### PROBLEM TO SOLVE
Show every line below where "middle" can be found.

### RECORDED INFORMATION
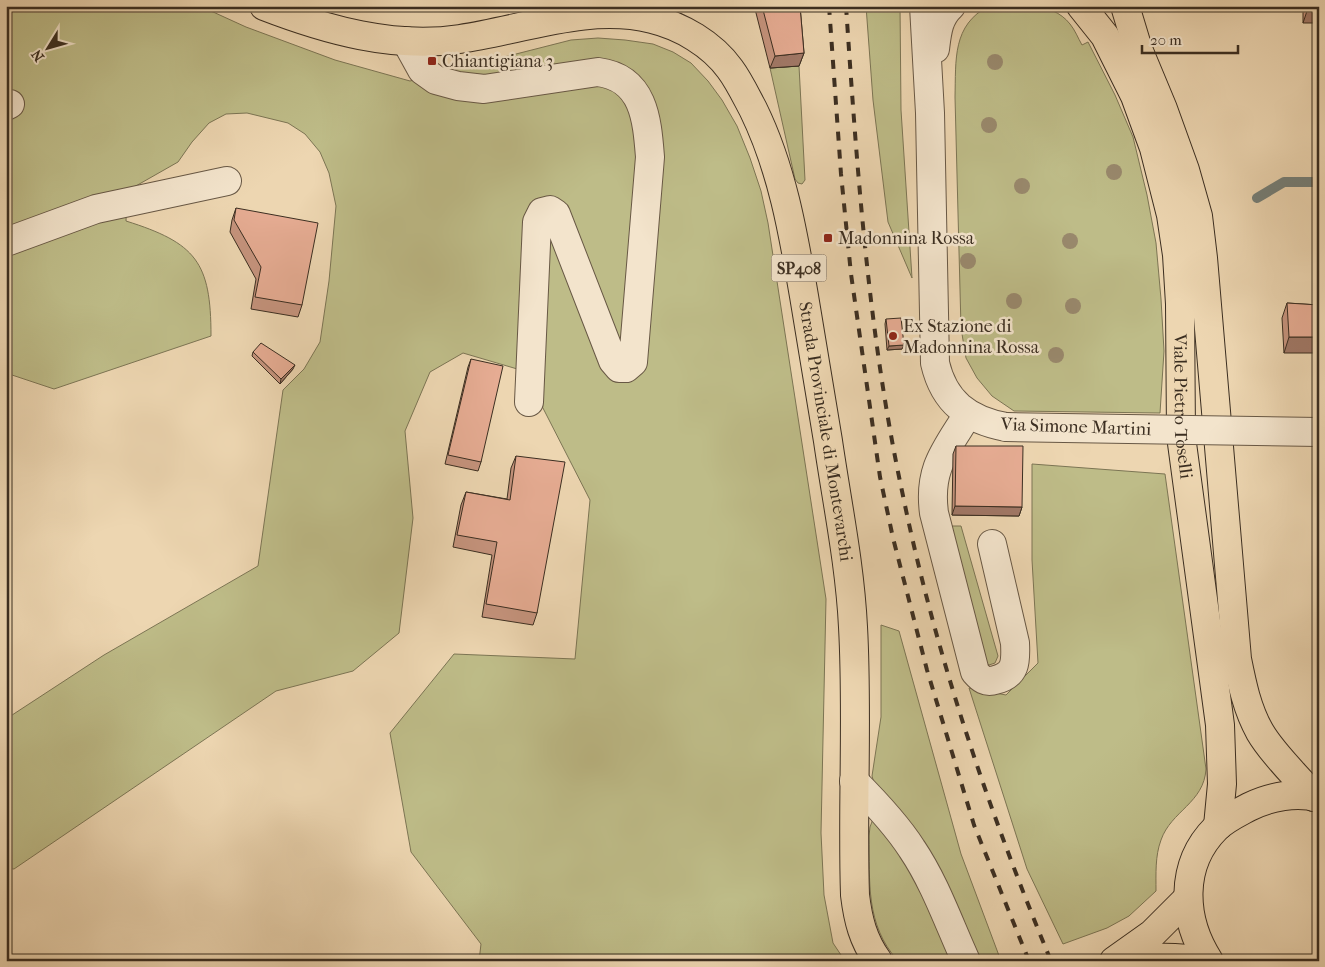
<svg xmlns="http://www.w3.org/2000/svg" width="1325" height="967" font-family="'IM FELL French Canon',serif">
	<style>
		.green { fill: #bebc88; stroke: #7c7554 }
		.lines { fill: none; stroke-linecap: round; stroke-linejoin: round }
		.stream { stroke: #75807a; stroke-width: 10 }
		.minor-casing { stroke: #685845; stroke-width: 30 }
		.major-casing { stroke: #3b2e21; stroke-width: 30 }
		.minor { stroke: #f3e4cc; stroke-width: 28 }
		.major { stroke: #edd6b1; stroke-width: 28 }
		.rail { stroke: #3b2e21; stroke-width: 4; stroke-dasharray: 9 9; stroke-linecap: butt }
		.minor-bridge-casing { stroke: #685845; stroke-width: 30; stroke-linecap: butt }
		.minor-bridge { stroke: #f3e4cc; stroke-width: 28 }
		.tree { fill: #99896d }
		.wall { fill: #c6947e; stroke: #3b2e21 }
		.shaded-wall { fill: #a17867; stroke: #3b2e21 }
		.building { fill: #e6ac93; stroke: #3b2e21 }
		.poi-dot { fill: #8f2418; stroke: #f3e4cc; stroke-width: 2 }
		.labels { text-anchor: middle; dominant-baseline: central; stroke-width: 5; stroke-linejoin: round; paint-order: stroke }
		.shield { fill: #f3e4cc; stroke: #726554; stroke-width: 1 }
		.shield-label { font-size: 16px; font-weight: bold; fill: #3b2e21 }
		.poi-label { font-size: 18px; fill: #3b2e21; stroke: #f3e4cc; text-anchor: start }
		.street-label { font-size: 18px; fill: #3b2e21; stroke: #f3e4cc }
	</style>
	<rect width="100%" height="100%" fill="#edd6b1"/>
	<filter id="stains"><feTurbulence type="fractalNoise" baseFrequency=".004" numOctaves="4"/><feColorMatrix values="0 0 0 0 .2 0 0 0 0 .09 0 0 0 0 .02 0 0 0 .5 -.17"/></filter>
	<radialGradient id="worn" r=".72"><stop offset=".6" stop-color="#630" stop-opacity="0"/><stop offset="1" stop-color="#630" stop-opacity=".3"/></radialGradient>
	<!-- green -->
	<path class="green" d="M6,6H200L246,27L335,60L410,81L571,40L598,38L625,40L653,44L673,52L691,63L708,81L722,100L737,126L750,158L761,191L768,223L826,599L821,833L824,895L833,943L845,961H766L755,956L708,961H479L481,944L411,852L390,733L454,654L575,659L590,500L524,371L463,353L430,372L405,431L413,518L399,633L353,671L276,691L14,869L6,868V719L104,655L258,566L283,390L304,369L320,342L329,281L336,206L329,173L320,152L305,134L288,123L247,113L226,114L209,123L192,142L178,162L127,191L126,221C196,243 211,262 211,336L54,389L6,373Z
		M866,6H900L901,110L912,278L888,222L873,100Z
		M989,6C1017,6 1051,0 1070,24C1075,30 1078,38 1082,45L1088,42L1115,95L1133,137L1147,195L1156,243L1161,299L1164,351L1160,413L1014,411L992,396L977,378L966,358L961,328L955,97C956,60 952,25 989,6Z
		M799,66L805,180L802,184L798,183L795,179L770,68Z
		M1032,464L1165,474L1206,769C1204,803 1171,811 1161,840C1155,856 1156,874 1156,891L1129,916L1107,928L1063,944L1027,869L969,688L1006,695L1038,663L1032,560Z
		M946,526H961L998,656L995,663L989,665L984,661Z
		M881,625L899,631L961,854L1001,961H976L877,793L872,776L881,717Z
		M873,819L905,855L955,961H898C865,924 870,882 869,836L870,827Z"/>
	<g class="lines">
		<!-- stream -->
		<path class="stream" d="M1257,198L1284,182H1319"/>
		<!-- minor casing -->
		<g class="minor-casing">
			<path id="minor" d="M924,6L930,113L935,363C944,402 968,420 1006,427
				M406,41L422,70L436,80L458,86L484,89L598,72C644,78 647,119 650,157L633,362L626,368H619L613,361L556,214L550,210L542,212L537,222L529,402
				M935,49C937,33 938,18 951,6
				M6,106L10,104
				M6,242L96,209L227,181
				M968,414C946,450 928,468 934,513L975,672C981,679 986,683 995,680C1016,675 1016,662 1015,643L992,544
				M854,781C875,802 896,824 912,849C935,883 949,924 966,961"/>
		</g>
		<!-- major casing -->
		<g class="major-casing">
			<g id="major">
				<path id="s1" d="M264,6C326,30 394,49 460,39C522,30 589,3 652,19C681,26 712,44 730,69C739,81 746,96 753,109C782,168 793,232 804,296C812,344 820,393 828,441C837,503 850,565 853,627C858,716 852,806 855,895C858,920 863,940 878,961"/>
				<path id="s2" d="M1081,6L1105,36L1135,96L1154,148L1171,215L1177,255L1180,304L1181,436L1220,725L1222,784L1218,826"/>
				<path d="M1125,6L1138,49L1163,109L1185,170L1198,216L1203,258L1237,659C1242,684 1247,709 1260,732C1274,756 1297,776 1314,797"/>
				<path d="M1114,961L1152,934L1188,898"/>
				<path d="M1120,961C1148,957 1176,956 1204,961"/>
				<path d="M1209,961C1182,919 1179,865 1216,828C1225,819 1238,813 1249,807C1269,797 1297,791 1319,798"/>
			</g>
		</g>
		<!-- minor -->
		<use href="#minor" class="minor"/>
		<!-- major -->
		<use href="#major" class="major"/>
		<!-- rail -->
		<path class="rail" d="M829,6L841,174L851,274L880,477L893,538L927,670L974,825L1029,961
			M846,6C857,168 868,332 902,491C935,653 988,809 1051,961"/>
		<!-- minor-bridge casing -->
		<g class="minor-bridge-casing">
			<path id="minor-bridge" d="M1006,427L1319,432"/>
		</g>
		<!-- minor-bridge -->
		<use href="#minor-bridge" class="minor-bridge"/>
	</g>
	<!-- trees -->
	<g class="tree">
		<circle cx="995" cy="62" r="8"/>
		<circle cx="989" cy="125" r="8"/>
		<circle cx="1114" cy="172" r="8"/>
		<circle cx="1022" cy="186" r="8"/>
		<circle cx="1070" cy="241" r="8"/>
		<circle cx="968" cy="261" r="8"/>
		<circle cx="1014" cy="301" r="8"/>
		<circle cx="1073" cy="306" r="8"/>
		<circle cx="1056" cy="355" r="8"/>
	</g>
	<!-- wall -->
	<path class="wall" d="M701,6H800L804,53L799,66L770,68L755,9L702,8Z
		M1303,6H1319L1303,23Z
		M236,208L302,305L298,317L251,309L256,279L230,232L232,220Z
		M1287,303L1319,305L1284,353L1282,318Z
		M886,319L902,349L887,350L885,324Z
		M253,352L293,369L280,384L252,356Z
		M471,359L481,462L478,471L445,464L468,367Z
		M956,446L1022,507L1019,516L952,515L953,454Z
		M516,456L537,613L533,625L482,617L492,555L453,547L461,505L466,492L507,499L511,468Z"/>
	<!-- shaded-wall -->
	<path class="shaded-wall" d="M702,6H756L755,9L702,8Z
		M1307,11H1319V23H1303Z
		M804,53L799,66L770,68L775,56Z
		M1289,337H1319V353H1284Z
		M904,345L902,349L887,350L889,346Z
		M295,365L293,369L280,384L281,379Z
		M955,506L1022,507L1019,516L952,515Z"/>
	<!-- building -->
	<path class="building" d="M762,6H800L804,53L775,56Z
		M1307,6H1319V11H1307Z
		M236,208L318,223L302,305L255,297L261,267L234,220Z
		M1287,303L1319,305V337H1289Z
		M901,318L904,345L889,346L886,319Z
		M261,343L295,365L281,379L253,352Z
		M471,359L503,366L481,462L448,455Z
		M956,446H1023L1022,507L955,506Z
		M516,456L565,462L537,613L486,604L497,542L457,535L466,492L510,500Z"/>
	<!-- markers -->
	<g class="poi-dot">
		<rect x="427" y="56" width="10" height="10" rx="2.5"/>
		<rect x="823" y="233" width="10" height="10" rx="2.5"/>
		<circle cx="893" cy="336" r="5"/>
	</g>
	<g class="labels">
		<!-- shield labels -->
		<rect class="shield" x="771.5" y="254.5" width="55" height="27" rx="4"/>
		<g class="shield-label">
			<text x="799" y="268">SP408</text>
		</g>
		<!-- poi labels -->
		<g class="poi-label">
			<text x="442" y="61">Chiantigiana 3</text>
			<text x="838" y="238">Madonnina Rossa</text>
			<text x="903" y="326">Ex Stazione di<tspan x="903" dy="21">Madonnina Rossa</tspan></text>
		</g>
		<!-- street labels -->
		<g class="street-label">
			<text stroke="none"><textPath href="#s2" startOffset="422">Viale Pietro Toselli</textPath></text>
			<text transform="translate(1076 427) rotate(2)">Via Simone Martini</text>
			<text stroke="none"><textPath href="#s1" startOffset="868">Strada Provinciale di Montevarchi</textPath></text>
		</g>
	</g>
	<!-- margin -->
	<rect width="1325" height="967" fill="none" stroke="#edd6b1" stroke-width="25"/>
	<rect x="8" y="8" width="1310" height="952" fill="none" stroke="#3b2e21" stroke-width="2.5"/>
	<rect x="12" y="12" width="1300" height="942" fill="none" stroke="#3b2e21"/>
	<!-- north arrow -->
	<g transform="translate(48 48) rotate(233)" stroke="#f3e4cc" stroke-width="4" paint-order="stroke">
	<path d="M0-4L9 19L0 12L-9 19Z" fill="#3b2e21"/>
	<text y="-8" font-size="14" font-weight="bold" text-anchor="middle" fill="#3b2e21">N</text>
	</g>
	<!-- scale -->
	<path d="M1142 45v8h96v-8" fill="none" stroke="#3b2e21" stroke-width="2.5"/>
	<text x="1150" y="45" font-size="15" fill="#3b2e21" stroke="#f3e4cc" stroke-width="4" paint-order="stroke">20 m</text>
	<rect width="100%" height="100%" filter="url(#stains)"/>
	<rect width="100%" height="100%" fill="url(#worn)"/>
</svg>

### RESULT FOR THIS EXERCISE
		.labels { text-anchor: middle; dominant-baseline: central; stroke-width: 5; stroke-linejoin: round; paint-order: stroke }
	<text y="-8" font-size="14" font-weight="bold" text-anchor="middle" fill="#3b2e21">N</text>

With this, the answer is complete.